▸ **Your goal**
Resume the forum thread on the toilet fill valve that spills water and bubbles near full, picking up right after its last line.
START Text shown
# Toilet fill valve spills water at top and emits bubbles when near filled



## sublime2 (Mar 21, 2012)

That thing is a dinosaur! 
Replace it.


----------



## joecaption (Nov 30, 2011)

Replace it with a new Fluid Master flush valve.
Cost about $10.00 and takes all of 15 min. to replace.


----------



## PoleCat (Sep 2, 2009)

The top of that valve can be removed by turning it. There are some rubber parts inside that can be replaced. We used to just flip the washer and get another few years of service out of them.


----------



## danpik (Sep 11, 2011)

It'll get real interesting when that valve breaks off at the base from the pressure put on it from the float. The one I saw happen lifted the lid right off of the tank from the water pressure.


----------



## daluu (Jan 2, 2012)

I just noticed the black top part may drip water periodically too. It doesn't do that all the time.

And sometimes I see the tank is not filled to the water line and has hissing air sound, sometimes it is filled to water line, never past it to the overflow though.

Guess it's time to replace. Though I wonder if I should replace with a FluidMaster or traditional ballcock float fill valve. Are the FluidMaster types adjustable in terms of water pressure/fill rate?

My house has some faint water hammer-ish issues (you can hear it but not loud) throughout the water connections in the house (kitchen, bath, etc.). It may be old pipes or not they're not strapped well. That particularly toilet, while the valve is dying, apparently does not result in the water hammer (because it slowly closes the supply or maybe doesn't fully close at all due to current issues). Another toilet that does have a FlushMaster does result in the water hammer noise.

I guess I'll find out when I replace this.


----------



## daluu (Jan 2, 2012)

danpik said:


> It'll get real interesting when that valve breaks off at the base from the pressure put on it from the float. The one I saw happen lifted the lid right off of the tank from the water pressure.
END Text shown
START Data below
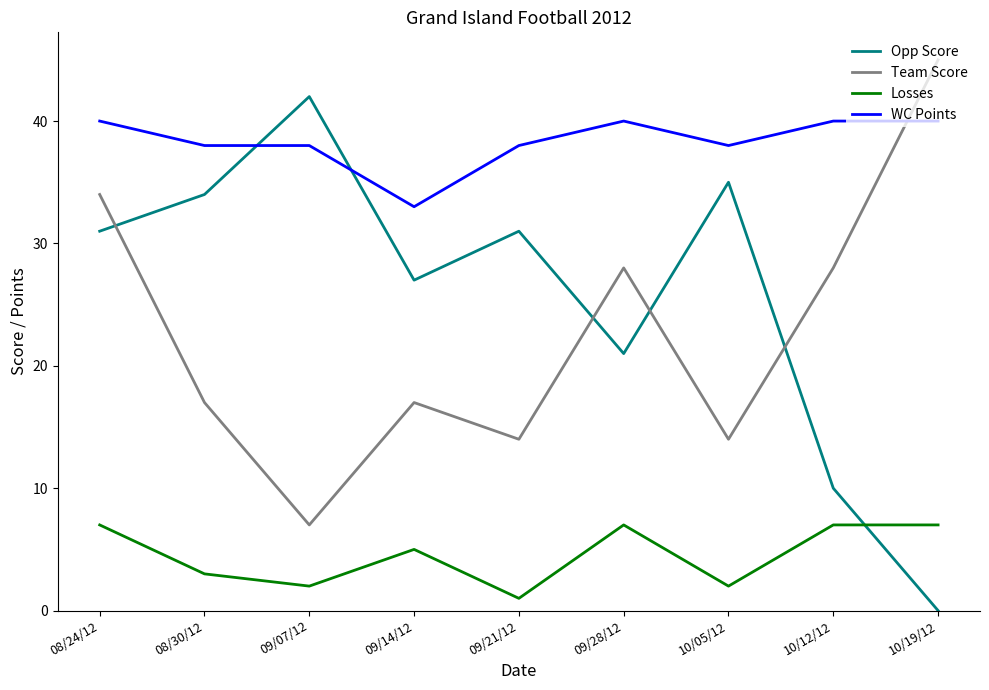

True or false: WC Points and Losses cross at least once.

False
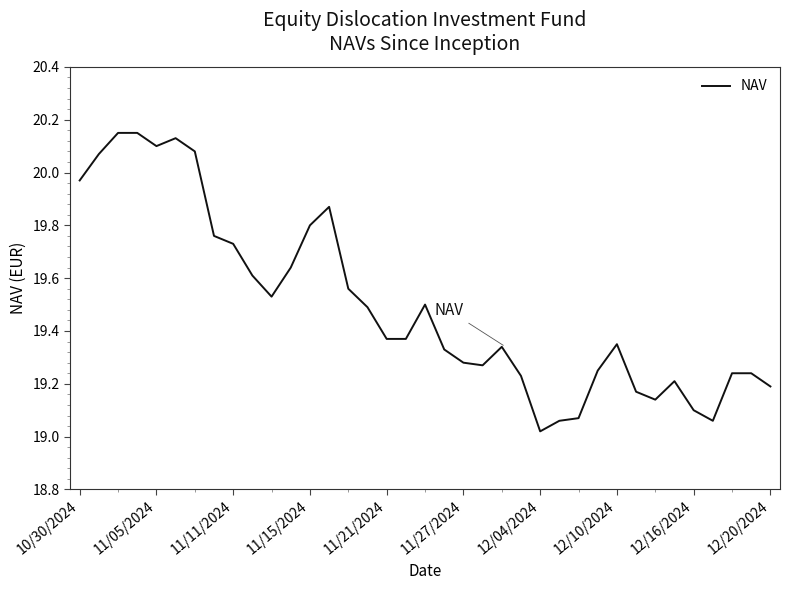

What is the difference between the maximum and minimum values?

1.1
END Data below
▸ **Written response**
danpik,

Is that kind of breakage susceptible only to ballcock fill valves and not the single piece FlushMaster type or those can have similar breakage issues too?


----------



## danpik (Sep 11, 2011)

That plastic style of ball float valve is a pretty low cost unit. To understand the leverage put on the base, simply lift the float to the top and gently push it higher. You will see the base bend. Over time the constant bending weakens them. Fluidmaster floats keep the pressure even.


----------



## paintdrying (Jul 13, 2012)

just replace the whole toilet and be done with it.


----------



## Ghostmaker (Mar 2, 2013)

Could you get the pressure of your incoming water at a hose bibb?


----------



## gregzoll (Dec 25, 2006)

mj12 said:


> just replace the whole toilet and be done with it.


That is like when someone states they need their oil changed, or spark plugs changed out, to just go buy a brand new car.

The OP just needs to decide what they want to do with that fill valve assembly, and either rebuild or replace with either a Dual flush model, or standard model that looks like the old one.


----------



## paintdrying (Jul 13, 2012)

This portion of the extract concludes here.